Foreign Policy Research Institute A Nation Must Think Before it Acts Re-Inventing Political Warfare

Re-Inventing Political Warfare

Last week, I wrote here that the U.S. can’t only deal with al-Qaida militarily and stated that: “The U.S. military will be a player in all of this, but it should really be supporting the other interagency actors involved in assisting the regional governments under threat.” Hours after submitting that blog entry a colleague alerted me to the fact that in the forthcoming fall issue of FPRI’s quarterly journal of world affairs, ” Orbis,” an article will appear that deals with the very issue of using other governmental means to competitively engage with our threats, challengers and competitors abroad.

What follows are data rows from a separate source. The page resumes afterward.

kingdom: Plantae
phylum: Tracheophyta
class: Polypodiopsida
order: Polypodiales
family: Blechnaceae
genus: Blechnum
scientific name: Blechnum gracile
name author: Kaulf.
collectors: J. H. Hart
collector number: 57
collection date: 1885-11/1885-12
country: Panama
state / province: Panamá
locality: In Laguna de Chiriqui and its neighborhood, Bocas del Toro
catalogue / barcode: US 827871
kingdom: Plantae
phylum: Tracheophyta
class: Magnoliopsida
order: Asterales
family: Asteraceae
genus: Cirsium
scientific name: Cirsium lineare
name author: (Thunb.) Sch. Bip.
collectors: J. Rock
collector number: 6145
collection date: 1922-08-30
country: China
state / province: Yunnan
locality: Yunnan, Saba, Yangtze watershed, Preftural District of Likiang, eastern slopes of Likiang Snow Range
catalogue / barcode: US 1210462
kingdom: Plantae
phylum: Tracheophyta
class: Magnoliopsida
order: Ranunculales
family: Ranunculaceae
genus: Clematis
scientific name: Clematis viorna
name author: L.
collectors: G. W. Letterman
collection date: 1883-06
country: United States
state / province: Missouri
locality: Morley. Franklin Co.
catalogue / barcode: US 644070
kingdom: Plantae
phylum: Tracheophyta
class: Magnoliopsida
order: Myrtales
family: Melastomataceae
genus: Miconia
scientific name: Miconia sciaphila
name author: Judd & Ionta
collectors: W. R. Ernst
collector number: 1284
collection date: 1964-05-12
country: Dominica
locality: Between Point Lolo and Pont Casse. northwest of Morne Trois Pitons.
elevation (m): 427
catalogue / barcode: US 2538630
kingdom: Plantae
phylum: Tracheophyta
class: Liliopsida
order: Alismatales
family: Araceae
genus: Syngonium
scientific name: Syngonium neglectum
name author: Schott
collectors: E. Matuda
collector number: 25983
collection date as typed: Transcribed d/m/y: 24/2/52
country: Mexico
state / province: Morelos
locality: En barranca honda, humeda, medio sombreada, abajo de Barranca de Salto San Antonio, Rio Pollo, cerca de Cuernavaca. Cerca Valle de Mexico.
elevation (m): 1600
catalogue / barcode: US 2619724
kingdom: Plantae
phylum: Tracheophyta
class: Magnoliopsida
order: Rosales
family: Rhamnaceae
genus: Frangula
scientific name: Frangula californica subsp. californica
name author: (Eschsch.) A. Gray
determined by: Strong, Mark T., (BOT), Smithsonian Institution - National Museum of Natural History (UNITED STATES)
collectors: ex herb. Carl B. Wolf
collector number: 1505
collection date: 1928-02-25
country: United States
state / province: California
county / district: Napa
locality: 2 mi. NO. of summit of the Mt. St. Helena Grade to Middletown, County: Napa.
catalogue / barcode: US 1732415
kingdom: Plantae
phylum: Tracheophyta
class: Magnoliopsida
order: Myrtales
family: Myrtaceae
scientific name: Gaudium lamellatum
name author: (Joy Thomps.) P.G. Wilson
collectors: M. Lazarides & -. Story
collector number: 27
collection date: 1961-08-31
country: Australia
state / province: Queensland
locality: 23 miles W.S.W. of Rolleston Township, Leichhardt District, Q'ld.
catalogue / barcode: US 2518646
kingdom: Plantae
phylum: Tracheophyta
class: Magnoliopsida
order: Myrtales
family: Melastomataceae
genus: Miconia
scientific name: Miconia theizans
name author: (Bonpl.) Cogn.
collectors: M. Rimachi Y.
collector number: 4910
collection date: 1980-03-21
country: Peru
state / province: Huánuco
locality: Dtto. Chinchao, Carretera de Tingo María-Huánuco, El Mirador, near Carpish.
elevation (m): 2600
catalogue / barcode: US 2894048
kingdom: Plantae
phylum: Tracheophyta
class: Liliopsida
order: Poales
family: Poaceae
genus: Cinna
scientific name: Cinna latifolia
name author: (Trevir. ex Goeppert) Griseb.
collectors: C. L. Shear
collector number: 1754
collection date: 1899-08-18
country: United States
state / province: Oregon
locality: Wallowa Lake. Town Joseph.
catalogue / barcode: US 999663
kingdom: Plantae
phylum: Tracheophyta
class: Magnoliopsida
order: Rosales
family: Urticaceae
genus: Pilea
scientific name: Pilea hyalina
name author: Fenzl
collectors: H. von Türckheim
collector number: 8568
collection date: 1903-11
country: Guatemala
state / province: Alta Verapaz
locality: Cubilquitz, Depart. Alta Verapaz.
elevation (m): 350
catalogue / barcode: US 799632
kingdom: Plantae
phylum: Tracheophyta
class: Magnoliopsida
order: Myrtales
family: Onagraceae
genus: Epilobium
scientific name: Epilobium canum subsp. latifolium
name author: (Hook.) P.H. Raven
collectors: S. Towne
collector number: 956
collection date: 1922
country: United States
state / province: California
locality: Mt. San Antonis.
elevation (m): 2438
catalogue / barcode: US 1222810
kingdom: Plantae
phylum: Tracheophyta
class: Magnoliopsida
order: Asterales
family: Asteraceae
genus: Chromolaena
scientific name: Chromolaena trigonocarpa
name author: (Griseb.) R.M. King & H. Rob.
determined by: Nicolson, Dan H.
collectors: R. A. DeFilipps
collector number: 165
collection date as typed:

In “Competitive Engagement: Upgrading America’s Influence,” Nadia Schadlow, a former Defense Policy Board member and Senior Program Officer in the International Security & Foreign Policy Program at the Smith Richardson Foundation, argues that organizations across the U.S. government that work overseas have to think about the challenge of their operating environments in ways that deal with the competitive nature of those interactions. From her introduction:

Being successful in a competition requires knowing and understanding both one’s competitors and oneself. Yet in those areas where non-military instruments of power dominate, the culture and the organizations needed to act competitively to achieve desired outcomes is generally absent. For the most part, competitive thinking is left to the realm of hard power. Only our military and intelligence agencies are structured to think and act competitively. The imbalance between military and non-military instruments of power is likely to continue unless civilian agencies develop approaches which account for the contested landscapes in which they function.

A posture of competitive engagement would require that the civilian actors who oversee U.S. economic and humanitarian programs account for the fact that new ideas, economic strategies, civic action plans, and even public health-related initiatives are contested by vested interests or ideological or political opponents. This is true in a range of countries—from Pakistan, to Egypt, to Uzbekistan, to Somalia. It requires the recognition that even the building of a girl’s school in Afghanistan or a health clinic in the Sudan is a political act. As the head of the Australian government’s aid agency put it, “aid is 10 percent technical and 90 percent political.”